La brutalité frontale de la guerre actuelle renvoie les deux peuples à un conflit ancestral, avec plus d’un siècle de revendications nationales opposées, où l’histoire, bien qu’elle ait été écrite en miroir et interprétée différemment, a nourri les identités collectives des deux peuples. Pour les Israéliens, les massacres du 7 octobre ont réveillé le souvenir et les traumatismes des pires moments de l’histoire juive ; pour les Palestiniens, les destructions de leurs habitations à Gaza et les déplacements qu’elles provoquent ravivent le souvenir des expulsions de 1948. Dans ce contexte où chacun revit des pages douloureuses de son histoire, il semble nécessaire de montrer, à travers ce livre, que de chaque côté, des gens de bonne volonté ont imaginé une manière d’enseigner l’histoire qui tient compte de l’Autre, sans pour autant endosser son récit, mais dans l’espoir d’envisager un avenir de coexistence pacifique. Pour ce faire, il faut au moins commencer par entendre le récit de l’Autre.

Même s’il ne présente pas comme la panacée, Histoire de l’Autre est en soi un message important qui mérite d’être transmis aujourd’hui : ce n’est pas parce qu’il n’y a plus de perspective de paix qu’il faut assister les bras croisés à la dégradation de la situation sans rien faire. Et comme nous avons malheureusement du recul sur ce conflit, nous savons que les périodes les plus violentes sont suivies de périodes durant lesquelles le dialogue reprend.

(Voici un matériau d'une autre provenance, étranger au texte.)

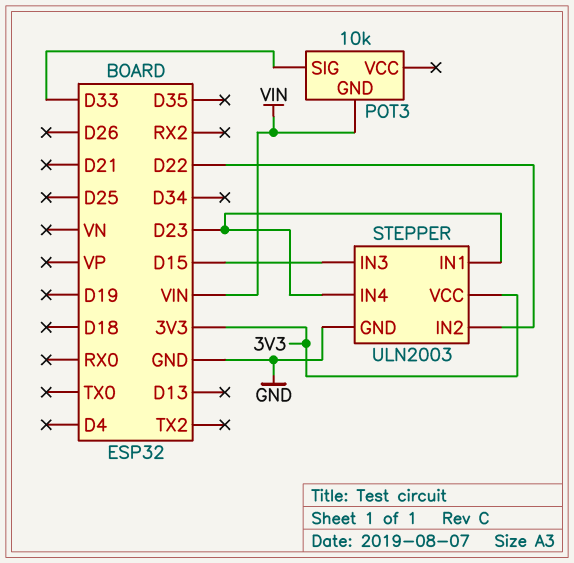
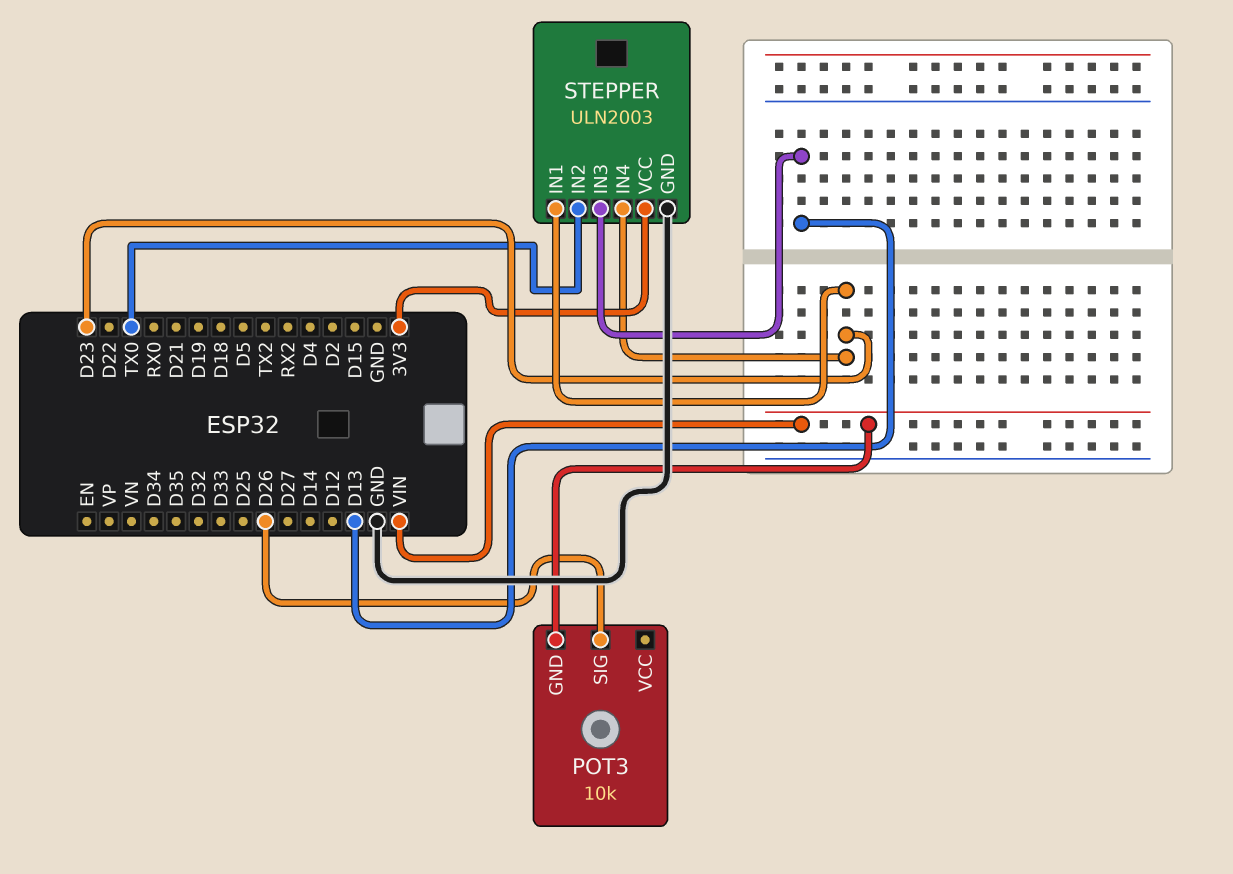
POT3 pin SIG: D33 -> D26
STEPPER pin IN2: D22 -> TX0
STEPPER pin IN3: D15 -> D13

Par ailleurs, il n’y a pas d’alternative au dialogue pour aboutir à un règlement définitif. Ni les Israéliens ni les Palestiniens ne se réveilleront un beau matin en constatant que l’Autre a disparu comme par enchantement. Les deux peuples seront toujours présents, avec leurs
revendications respectives. Il faudra donc trouver un compromis entre des forces politiques prêtes à faire les choix nécessaires pour garantir la coexistence pacifique des deux nations. C’est la raison pour laquelle les Israéliens et les Palestiniens ont besoin d’outils pour permettre aux générations futures de suivre le chemin tracé par leurs aînés et le poursuivre à leur tour.